Current goals for the management of depression include achieving response and remission, reducing recurrence, optimizing treatment strategies, improving antidepressant adherence, and addressing medical and psychiatric needs. Strategies that can improve access to care include focusing on screening in primary care, educating primary care providers, developing treatment guidelines, referring patients to mental health specialties, using technology such as telepsychiatry, and integrating mental health specialists into the primary care sphere.

Collaborative care is important to managing depression and should include a treatment plan and protocol, practice reorganization, systematic attention, and targeted outcomes. Collaborative care has documented effectiveness and is associated with lower overall healthcare costs than usual care.

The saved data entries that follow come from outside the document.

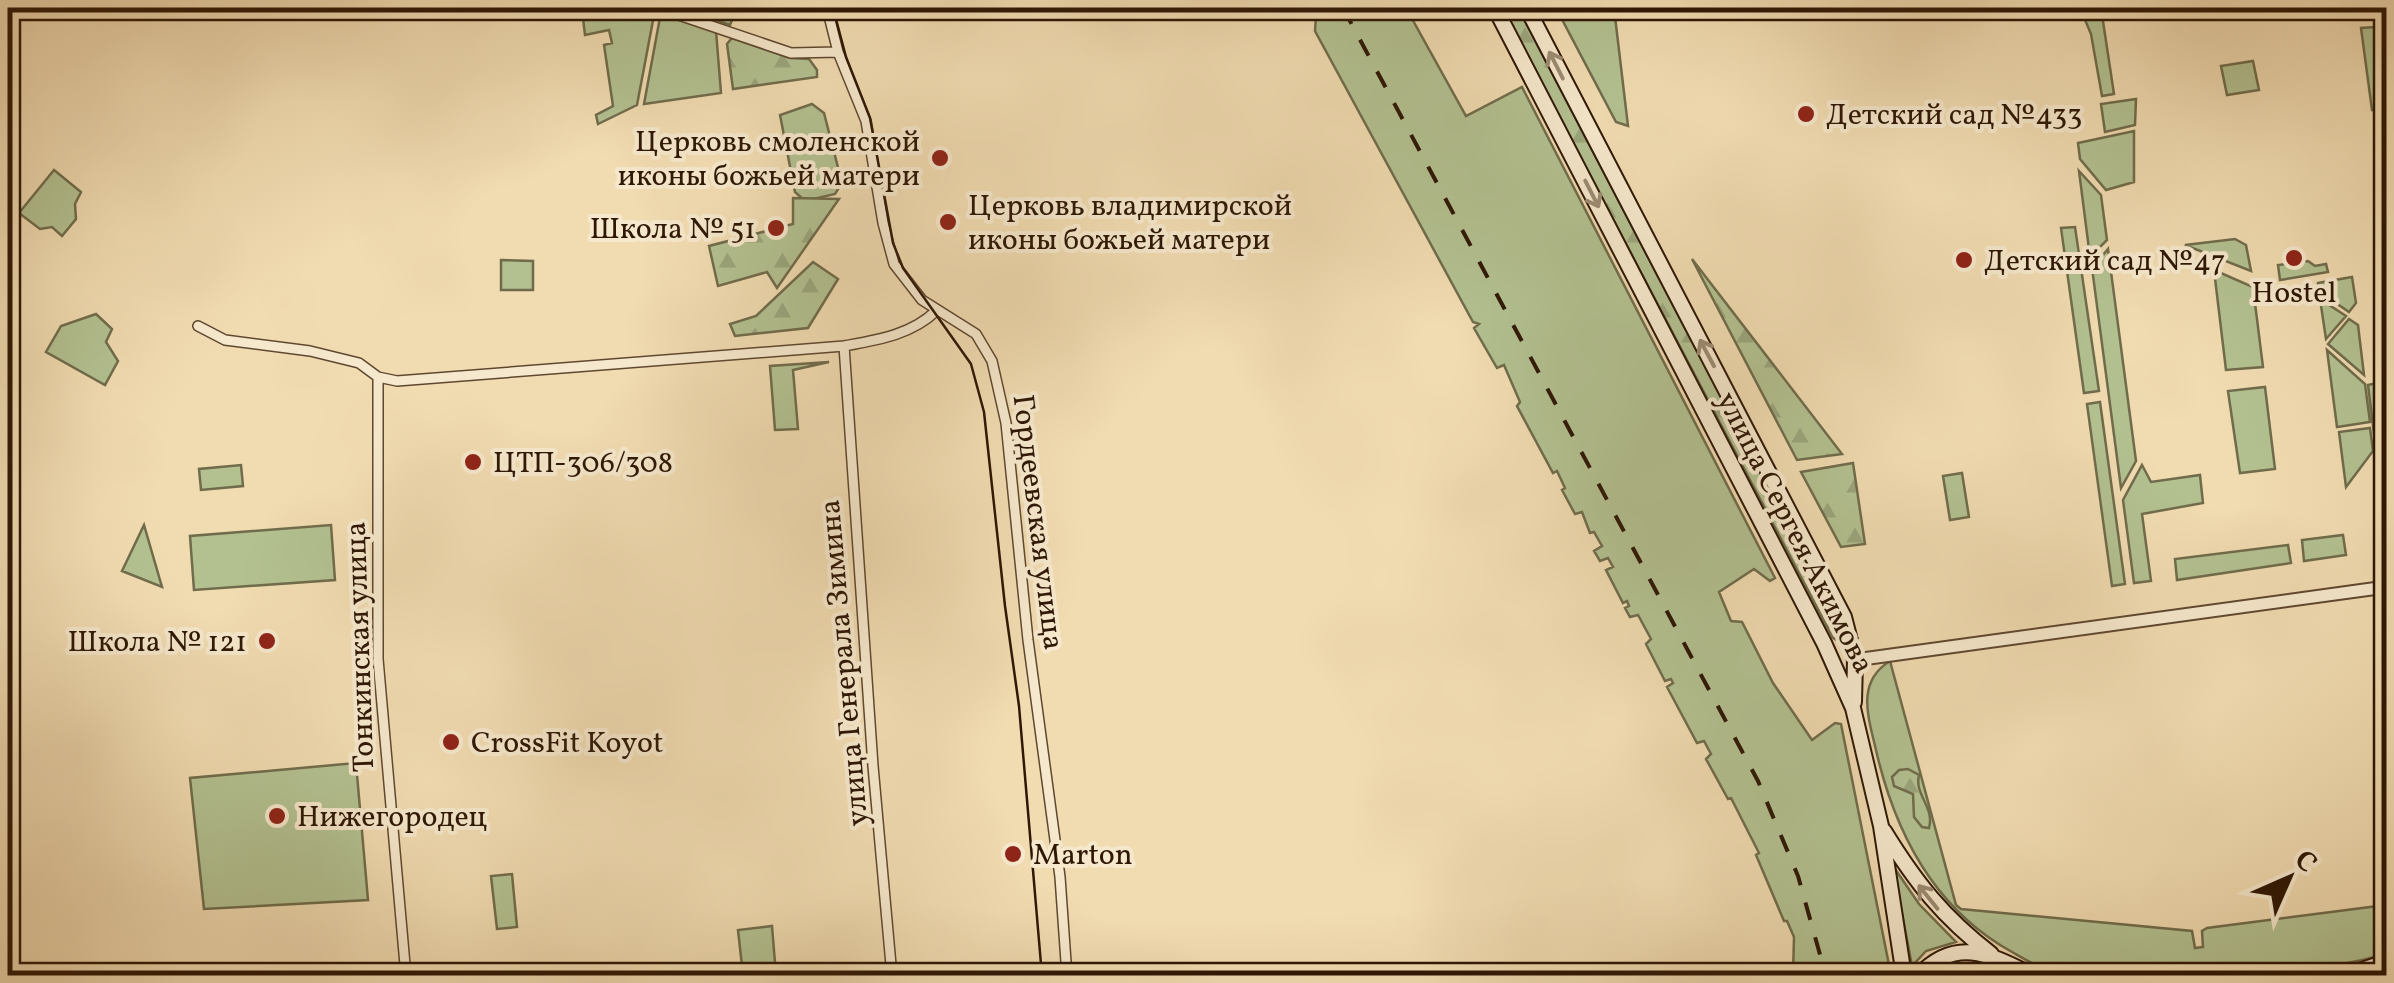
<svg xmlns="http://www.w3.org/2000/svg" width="2394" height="983" viewBox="0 0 2394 983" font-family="Vollkorn,serif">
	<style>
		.green { fill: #b3c191; stroke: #706c4b; stroke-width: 2.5 }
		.forest { fill: url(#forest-firs); stroke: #706c4b; stroke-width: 2.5 }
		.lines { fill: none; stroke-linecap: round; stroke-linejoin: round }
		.minor-casing { stroke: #5f4830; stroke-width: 12 }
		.tertiary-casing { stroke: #5f4830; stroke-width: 15 }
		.secondary-casing { stroke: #2e1705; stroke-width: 18 }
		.minor { stroke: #f6e8cc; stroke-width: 9 }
		.tertiary { stroke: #f6e8cc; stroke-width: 11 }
		.secondary { stroke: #f6e8cc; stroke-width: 14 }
		.tram { stroke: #2e1705; stroke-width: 2.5 }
		.rail { stroke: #2e1705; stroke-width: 4; stroke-dasharray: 18 18; stroke-linecap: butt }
		.oneway { stroke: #9c8a72 }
		.poi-dot { fill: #8f2418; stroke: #f6e8cc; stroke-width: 4 }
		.labels { text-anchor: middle; stroke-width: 8; stroke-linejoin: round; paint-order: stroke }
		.poi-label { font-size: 30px; fill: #2e1705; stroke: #f6e8cc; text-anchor: start }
		.street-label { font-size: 30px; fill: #2e1705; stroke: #f6e8cc }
	</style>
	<defs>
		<pattern id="forest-firs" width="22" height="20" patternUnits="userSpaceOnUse" patternTransform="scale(2.5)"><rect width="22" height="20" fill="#b3c191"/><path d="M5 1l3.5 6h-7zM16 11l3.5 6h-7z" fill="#9aa57c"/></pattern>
	</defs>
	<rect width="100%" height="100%" fill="#f1dbb1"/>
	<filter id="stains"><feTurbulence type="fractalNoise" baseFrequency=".002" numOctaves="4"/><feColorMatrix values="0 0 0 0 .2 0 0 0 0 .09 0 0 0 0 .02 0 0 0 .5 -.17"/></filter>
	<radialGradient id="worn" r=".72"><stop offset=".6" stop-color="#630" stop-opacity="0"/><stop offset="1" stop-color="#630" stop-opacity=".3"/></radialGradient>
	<path class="green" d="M595 8 655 10 637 105 598 124 596 115 613 106 604 45 612 43 609 30 585 35 582 10Z
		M680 8H727L735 13 730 25Z
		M1324 8H1406L1466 116 1522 87 1775 578 1770 581 1754 569 1719 592 1731 621 1742 622 1773 683 1812 740 1835 723 1841 724 1891 975H1793L1794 937 1787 921H1784L1756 855 1759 853 1731 798 1728 799 1706 759 1711 754 1704 741 1697 743 1667 687 1673 683 1671 679 1665 681 1646 644 1651 639 1638 615 1630 617 1625 608 1629 606 1627 601 1623 603 1606 570 1613 567 1608 558 1600 561 1594 551 1602 546 1594 532 1590 533 1582 512 1575 514 1562 490 1565 488 1557 471 1553 473 1517 406 1520 402 1504 365 1497 368 1474 328 1479 324 1473 322 1315 31 1316 16 1326 13Z
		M1556 8H1614L1628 126 1616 122Z
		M2080 8H2101L2114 94 2102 96 2091 34Z
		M661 12 716 31 721 93 644 104Z
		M2375 27 2386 108 2372 110 2361 28Z
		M2253 61 2259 90 2227 95 2221 66Z
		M2136 99 2135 125 2105 132 2101 104Z
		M812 104 824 113 842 183 835 194 805 201 795 192 780 115Z
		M2134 131V182L2106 190 2080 159 2078 143Z
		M54 170 81 192 75 204 76 219 62 236 52 227 40 229 19 213Z
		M2079 171 2101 195 2107 240 2090 257Z
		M2075 227 2099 391 2084 393 2061 228Z
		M2235 239 2246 245 2251 271 2185 245Z
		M2108 249 2136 461 2121 488 2092 268Z
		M501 260 533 261V290H501Z
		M2308 261 2315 266 2326 264 2328 272 2280 280 2278 265Z
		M2214 270 2253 287 2263 367 2226 370Z
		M2352 277 2356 303 2349 312 2320 292 2318 283Z
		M2320 299 2346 316 2326 339Z
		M96 314 112 329 106 342 118 361 105 385 46 352 61 326Z
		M2349 319 2358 325 2364 375 2328 344Z
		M2327 350 2365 384 2370 422 2337 427Z
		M829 362 793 370 798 429 775 430 770 366Z
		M2386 381V448L2376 450 2368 385Z
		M2265 387 2275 469 2240 473 2228 391Z
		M2100 402 2125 584 2112 586 2087 404Z
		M2370 428 2373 451 2346 487 2339 432Z
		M241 465 243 486 201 490 199 469Z
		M2142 465 2151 482 2200 475 2203 503 2142 514 2151 581 2134 583 2123 500Z
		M1962 473 1969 517 1950 520 1943 476Z
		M144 525 162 587 122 571Z
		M331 525 335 580 194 590 190 536Z
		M2343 535 2346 555 2304 561 2302 540Z
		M2288 545 2291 563 2177 580 2175 559Z
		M1890 661 1956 905 1961 909 2192 931 2195 948 2203 947 2202 931 2207 928 2386 905V954C2319 973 2252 975 2182 975 2150 975 2089 981 2060 975 2044 971 2026 960 2012 952 1934 909 1895 833 1876 750 1868 716 1856 682 1890 661Z
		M356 763 368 900 204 909 190 778Z
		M1893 866 1919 904 1956 942 1926 951 1912 966Z
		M512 874 517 927 497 929 491 876Z
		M772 926 776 975H743L738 930Z
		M1969 963 2008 975H1931L1948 965Z"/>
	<path class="forest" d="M1502 8H1518L1839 623V642L1833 638Z
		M732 38 790 58 809 59 817 70V77L733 89 727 44Z
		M793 198 839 199 777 288 767 272 718 286 709 246 793 224Z
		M1692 259 1842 454 1797 460Z
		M813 262 838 279 808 328 735 336 730 324 756 316Z
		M1853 463 1865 544 1841 547 1801 472Z
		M1908 769 1919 775C1914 795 1935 807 1929 828L1922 827 1914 817 1913 794 1894 786 1892 777 1899 770Z"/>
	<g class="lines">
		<defs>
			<path id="minor" d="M55 8 76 12 79 8
				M658 8 791 53 838 52
				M827 8 838 52 866 121 883 223 894 264 922 300 976 334 992 361 1006 423 1028 640 1060 877 1067 976
				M198 326 225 340 310 351 359 363 378 377 397 381 844 346C877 340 911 335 936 311
				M844 346 873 766 892 976
				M378 377V659L406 976"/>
			<path id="tertiary" d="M1855 660 2386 587"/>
			<path id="secondary" d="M1495 8 1824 643 1853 708 1881 826 1904 976
				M1527 8 1844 617 1855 660 1854 702
				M1884 831C1916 883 1943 917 1991 954
				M1918 976C1957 935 1991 955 2034 976
				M2344 976 2386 962
				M2383 976 2386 975"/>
		</defs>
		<use href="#minor" class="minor-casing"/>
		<use href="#tertiary" class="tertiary-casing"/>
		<use href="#secondary" class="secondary-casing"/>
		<use href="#minor" class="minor"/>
		<use href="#tertiary" class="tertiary"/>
		<use href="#secondary" class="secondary"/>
		<path class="tram" d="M833 8 846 57 870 118 893 243 903 268 971 364 984 412 1005 606 1019 706 1042 976"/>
		<path class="rail" d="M1343 8 1758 781 1798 876 1826 976"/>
	</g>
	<defs><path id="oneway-shaft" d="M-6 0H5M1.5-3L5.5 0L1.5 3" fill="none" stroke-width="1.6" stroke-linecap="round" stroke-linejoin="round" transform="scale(2.5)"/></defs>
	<g class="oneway">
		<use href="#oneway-shaft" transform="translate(1556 65) rotate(-117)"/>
		<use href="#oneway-shaft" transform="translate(1592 194) rotate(63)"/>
		<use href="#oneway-shaft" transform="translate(1707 353) rotate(-118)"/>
		<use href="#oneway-shaft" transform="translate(1928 897) rotate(-129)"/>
	</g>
	<g class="poi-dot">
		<circle cx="1806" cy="114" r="10"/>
		<circle cx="940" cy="158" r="10"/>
		<circle cx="948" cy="222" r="10"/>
		<circle cx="776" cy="228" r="10"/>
		<circle cx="2294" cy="258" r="10"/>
		<circle cx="1964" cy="260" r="10"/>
		<circle cx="473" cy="462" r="10"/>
		<circle cx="267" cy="641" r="10"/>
		<circle cx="451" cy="742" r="10"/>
		<circle cx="277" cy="816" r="10"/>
		<circle cx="1013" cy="854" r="10"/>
	</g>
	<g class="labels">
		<g class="poi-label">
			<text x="1826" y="124">Детский сад №433</text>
			<text x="920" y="151" text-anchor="end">Церковь смоленской<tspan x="920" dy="34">иконы божьей матери</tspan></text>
			<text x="968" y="215">Церковь владимирской<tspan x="968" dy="34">иконы божьей матери</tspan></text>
			<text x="756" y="238" text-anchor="end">Школа № 51</text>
			<text x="1984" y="270">Детский сад №47</text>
			<text x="2294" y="302" text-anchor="middle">Hostel</text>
			<text x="493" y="472">ЦТП-306/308</text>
			<text x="247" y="651" text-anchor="end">Школа № 121</text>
			<text x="471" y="752">CrossFit Koyot</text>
			<text x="297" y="826">Нижегородец</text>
			<text x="1033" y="864">Marton</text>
		</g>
		<g class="street-label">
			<text transform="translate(1039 522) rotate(83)" y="10">Гордеевская улица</text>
			<text transform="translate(1796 532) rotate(63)" y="10">улица Сергея Акимова</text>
			<text transform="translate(359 647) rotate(-92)" y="10">Тонкинская улица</text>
			<text transform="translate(843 663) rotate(-95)" y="10">улица Генерала Зимина</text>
		</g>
	</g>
	<rect width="2394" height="983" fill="none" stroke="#f1dbb1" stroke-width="40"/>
	<rect x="10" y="10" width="2374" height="963" fill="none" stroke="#2e1705" stroke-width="5"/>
	<rect x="20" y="20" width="2354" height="943" fill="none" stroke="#2e1705" stroke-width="2.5"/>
	<g transform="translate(2289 878) rotate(45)" stroke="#f6e8cc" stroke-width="8" paint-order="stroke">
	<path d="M0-8L18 38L0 25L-18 38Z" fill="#2e1705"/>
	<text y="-15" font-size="28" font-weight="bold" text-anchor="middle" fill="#2e1705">С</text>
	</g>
	<rect width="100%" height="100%" filter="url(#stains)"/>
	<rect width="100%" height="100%" fill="url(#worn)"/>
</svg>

A psychiatric pharmacist is another component of optimal depression care. This role can identify and correct medication-related problems, as well as optimize medications, minimize adverse events and drug–drug interactions, provide patient education, and reduce costs.

The benefits of implementing a psychiatric pharmacist include higher rates of antidepressant use, higher medication adherence rates, greater improvement in depression scores, higher patient satisfaction, fewer primary care visits, and overall cost savings.

Presentation F6: Holistic Management of Depression – The View from an Integrated Health Care System. AMCP Annual Meeting 2018.